After that, Laziz and one of his other friends, still hoping to earn enough money to go back to Uzbekistan, took a job remodeling the front entrance of a central Moscow apartment building and were promised a total of $700 for 22 days of work. When the job was over, the foreman paid the two men half that -- $350.

“What can we do?” he said. “I don’t even know anybody here. And I can’t go anywhere for protection. I don’t have a [legal residence] registration. I don’t have proper documents.”

Immigration critics argue that the cheap salaries accepted by workers such as Laziz are preventing Russians from earning a living wage at construction sites. Rogozin is demanding geographically based quotas for controlled, legalized migration.
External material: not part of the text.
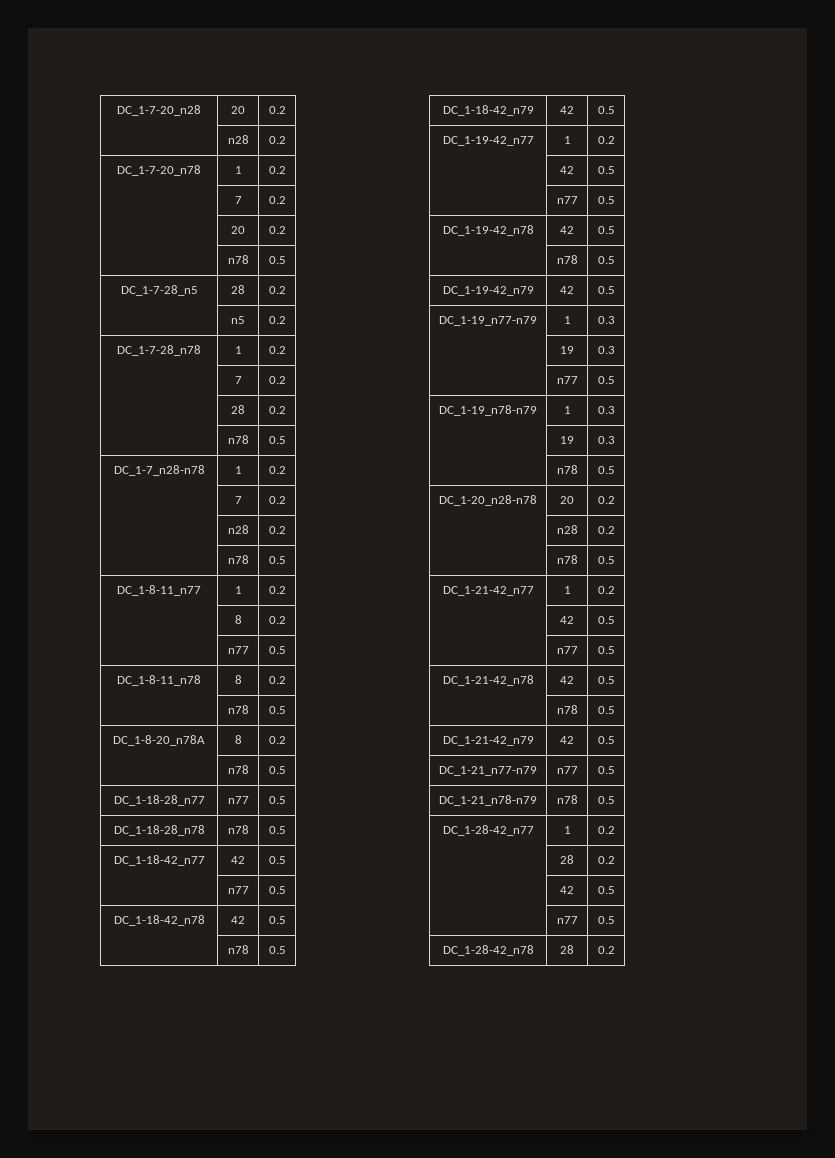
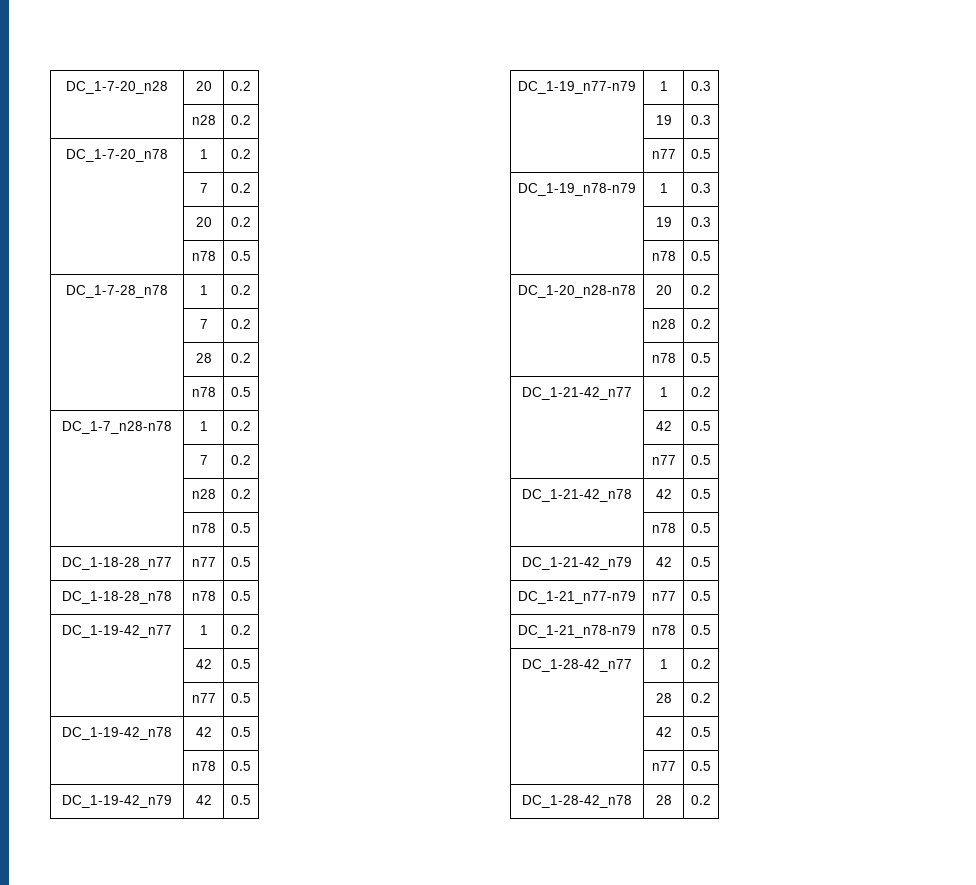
[120,285,198,296] [231,285,245,294] [268,286,286,294] [231,316,245,324] [268,316,286,324] // DC_1-7-28_n5 | 28 | 0.2 // | n5 | 0.2 -> (251, 256) none
[117,585,201,596] [234,586,242,594] [268,586,286,594] [234,615,242,624] [268,616,286,624] [227,646,249,654] [268,646,286,654] [117,675,201,686] [234,675,242,684] [268,676,286,684] [227,705,249,714] [268,706,286,714] [113,735,205,746] [234,735,242,744] [268,736,286,744] [227,765,249,774] [268,766,286,774] // DC_1-8-11_n77 | 1 | 0.2 // | 8 | 0.2 // | n77 | 0.5 // DC_1-8-11_n78 | 8 | 0.2 // | n78 | 0.5 // DC_1-8-20_n78A | 8 | 0.2 // | n78 | 0.5 -> (251, 528) none
[113,855,205,866] [231,856,245,864] [268,856,286,864] [227,886,249,894] [268,886,286,894] [113,915,205,926] [231,916,245,924] [268,916,286,924] [227,945,249,954] [268,946,286,954] [442,105,534,116] [560,106,574,114] [597,106,615,114] // DC_1-18-42_n77 | 42 | 0.5 // | n77 | 0.5 // DC_1-18-42_n78 | 42 | 0.5 // | n78 | 0.5 // DC_1-18-42_n79 | 42 | 0.5 -> (251, 596) none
Yet Russia’s dwindling population has made it clear to most government officials that the nation’s growth will be assured only with reliable supplies of immigrant labor. The Federal Migration Service, citing fears of civil unrest if it failed to act, this year announced plans for Russia’s first major labor amnesty program, to be extended to millions of illegal migrant workers. Absent amnesty, the labor permit process presents a lengthy and often impossible bureaucratic hurdle, even for residents of former Soviet states who do not require visas to travel to Russia.

“I think we have reached a point where we must legalize them. If we do not legalize them, we will force them to become marginalized and engage in crime. We will make them people without rights,” Vyacheslav Postavnin of the migration service told reporters last month.

“With such a large number of illegal migrants, who are deprived of basic rights and who experience certain pressure from police, any kind of unrest can be provoked because they have nothing to lose,” he warned.

Rogozin’s prediction, exactly.

The watermelon ad, the Rodina party leader reiterates, was misunderstood.

“For us, the word trash refers to boorishness, to uncultured behavior toward women, toward the city. This kind of disrespectful behavior is what trash is,” he said.

“We were very hurt and stunned when we heard that someone had perceived the word as referring specifically to them.”

Times staff writer Sergei L. Loiko contributed to this report.